Many people who want to learn how to meditate, are usually looking to relieve their stress, reduce anxiety, and improve their mental health. A regular mindfulness practice can help with this. So let’s go step by step, on how to meditate for the first time.
- First, find a quiet spot or area where you can remain undisturbed for 10 minutes. With time, you’ll learn and be able to meditate virtually anywhere. I think for beginners however, it’s best to find somewhere where you can focus on your practice and not become distracted.
- We recommend setting a timer if you’re not going to use a guided meditation like we suggested earlier. You can use a simple timer or alarm on your phone. Set it for 10 minutes.
- Find a comfortable chair or place a cushion or mat on the floor. We’re going to learn to meditate seated. Ensure you’re seated with your back straight and upright, but relax your posture. Don’t force it. Next, rest your hands in your lap. You can clasp them if you want, or simply rest one hand over the other. Like we mentioned earlier, you don’t need to do the cliched index finger touching the thumb.
- Maintain a soft focus and gaze with your eyes open.
- With your eyes open, take a few deep breaths. In through your nose, and out through your mouth.
- After 5 or 6 deep breaths, close your eyes.
- Bring your attention to the physical points of contact. Notice your legs resting on the chair or on the floor. Notice your arms and hands resting in your lap. Notice your back against the chair.
- Notice the sounds and space around you. Notice the coolness or warmth of the room. Notice any tingling sensations. Focus your attention on the physical for the next few minutes.

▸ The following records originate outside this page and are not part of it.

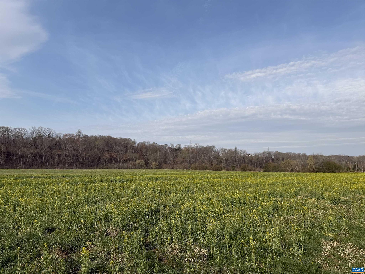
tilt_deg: +7.3
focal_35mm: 24
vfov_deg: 56.8
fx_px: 253
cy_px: 137
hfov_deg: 71.6
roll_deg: +0.2
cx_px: 182
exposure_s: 1/5714
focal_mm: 6.76
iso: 80
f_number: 1.78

- As you do this, your mind may wander. You might find yourself lost in thought, completely forgetting that you were trying to meditate in the first place. This is completely normal. When you catch your mind wandering, gently return your focus to the practice. This is again why we strongly suggest guided meditations for new comers, since it provides a reminder when the mind wanders.
- Now begin to center your attention on your breathing. Notice the rising and falling sensation is breath produces. Watch each breath in and each breath out as it passes.

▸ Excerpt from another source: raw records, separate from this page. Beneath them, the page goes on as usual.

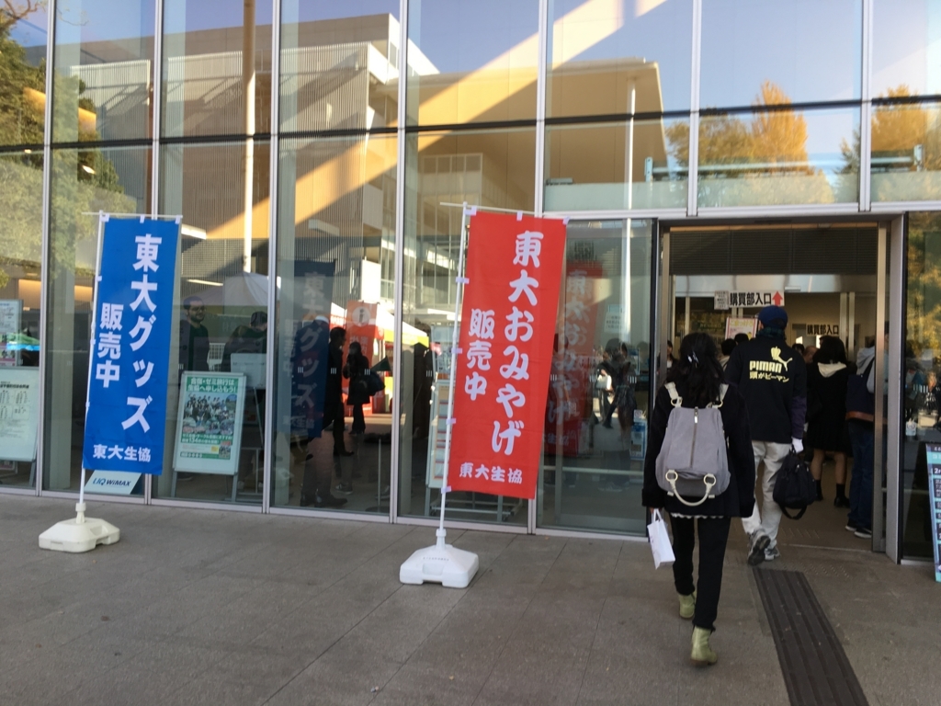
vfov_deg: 48.2
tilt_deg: +2.8
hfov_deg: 61.7
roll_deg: -1.4
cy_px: 353
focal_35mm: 29
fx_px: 788
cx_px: 470
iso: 25
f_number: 2.2
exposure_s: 1/120
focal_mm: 4.15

- To make it a little easier to maintain your focus on the breath, count the breaths as they pass. Count each breath in, and breath out, until you reach a count of 10. Once you reach a count of 10, start the count again from 1. If you lose focus or your mind wanders, bring the attention back to the breath and start from 1 again. Try doing this for 5 minutes.

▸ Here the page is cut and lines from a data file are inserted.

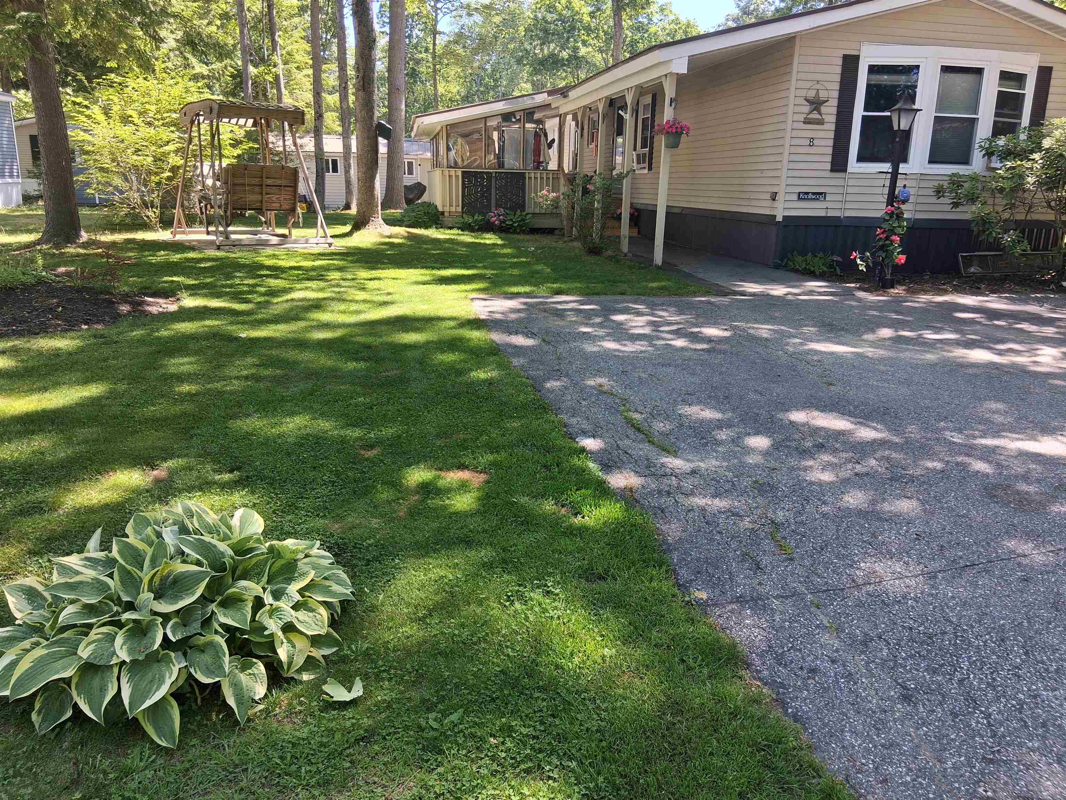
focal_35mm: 26
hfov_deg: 67.3
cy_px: 400
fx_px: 801
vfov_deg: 53.1
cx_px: 533
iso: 25
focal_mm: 3.98
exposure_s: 1/100
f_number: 1.8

- Again, your mind will wander and that’s fine. Whenever you catch yourself lost in thought, gently note your thought as “thinking” and return your attention to the practice. What you’re likely beginning to notice is just how busy our minds are, and how thoughts are constantly surfaced from our subconscious. Our instinct is usually to follow the thought, which leads us to become our thoughts. This can cause us to have anxiety, stress, remorse, grief, and other uncomfortable feelings even though all that’s causing us to feel this way is our thinking. A regular mindfulness meditation practice allows us to practice watching our thoughts and letting them go.
- Gently return your attention back to the body. Again, notice the physical points of contact. Your arms in your lap, your legs or feet on the floor or against the chair.
- Release your focus. Allow your mind to do whatever it wants.
- Gently open your eyes and notice how you feel.
- You’ve just completed your first meditation session!
To get the most out of meditating, make sure you try to keep a regular practice. Start with 5 minutes a day and slowly build up to 10 minutes, 15 minutes, and 20 minutes a day. Some days you’ll be more restless. Others you will be more distracted. The great thing about mindfulness meditation is that this is part of the practice. Observe how you feel before you start a session. Observe the feelings that come up. Become aware of the patterns and thoughts that happen when you meditate.